Le responsable a assuré mardi que les mesures d’isolement et de suspension des activités non essentielles, en vigueur depuis le 23 mars, avaient réduit le taux de contamination.

Les cas doublent désormais tous les six jours et non plus tous les deux jours comme au début de l’épidémie.

« L’épidémie ralentit. Nous avons aplati la courbe », a assuré López-Gatell.

L’Organisation panaméricaine de la Santé a cependant mis en garde sur le fait que plusieurs pays de la région, dont le Mexique, voient leur nombre de contamination doubler tous les quatre jours.

Le Dr Regalado prévient que la phase « plateau » arrivera plus tard, avec un nombre élevé et constant de nouveaux patients. « Cela pourrait prendre quelques semaines, peut-être un peu plus longtemps, pour commencer à baisser lentement », prévoit le médecin.

Deux semaines de plus

Des responsables médicaux estiment que le confinement ne prendra pas fin le 01 juin comme l’a fait entendre le gouvernement, mais pourrait durer deux semaines de plus.

Le président Andrés Manuel López Obrador a pourtant déjà prévu de réactiver des secteurs économiques clés tels que la construction, les mines et l’industrie automobile, à partir de la mi-mai, « si les autorités sanitaires nous le permettent ».

« Bien qu’il y ait moins de cas, il y aura toujours un nombre considérable de personnes malades et il sera impossible de relancer l’économie », a prévenu le Dr Rodrigo Jácome, chercheur à la faculté des Sciences de l’Université nationale autonome de Mexico.

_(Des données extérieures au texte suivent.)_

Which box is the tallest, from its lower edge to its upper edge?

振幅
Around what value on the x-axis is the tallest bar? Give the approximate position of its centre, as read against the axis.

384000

Les perspectives économiques du Mexique restent sombres avec un PIB chutant de 7,1 % cette année, selon une récente enquête de la banque centrale. Ce qui expliquerait l’empressement apparent d’AMLO.

Le président de gauche a déçu les marchés pour son refus d’appliquer des mesures appropriées à la situation d’urgence sanitaire. Bien qu’il ait annoncé des prêts bon marché et une aide financière directe, ces encouragements sont légers par rapport à ce qui a été proposé aux États-Unis, au Chili ou au Pérou.

La violence criminelle, autre problème majeur au Mexique, n’a pas non plus connu de trêve.

Même durant le confinement,le mois de mars a été le plus violent à ce jour durant le mandat du gouvernement de López Obrador, avec 3.000 meurtres et 78 féminicides.

Malgré ces signaux alarmants, la popularité de López Obrador est d’environ 50 %, selon plusieurs enquêtes.

Un sondage du journal local El Financiero a même indiqué un regain de popularité en avril par rapport à mars, en raison de sa gestion de la crise sanitaire.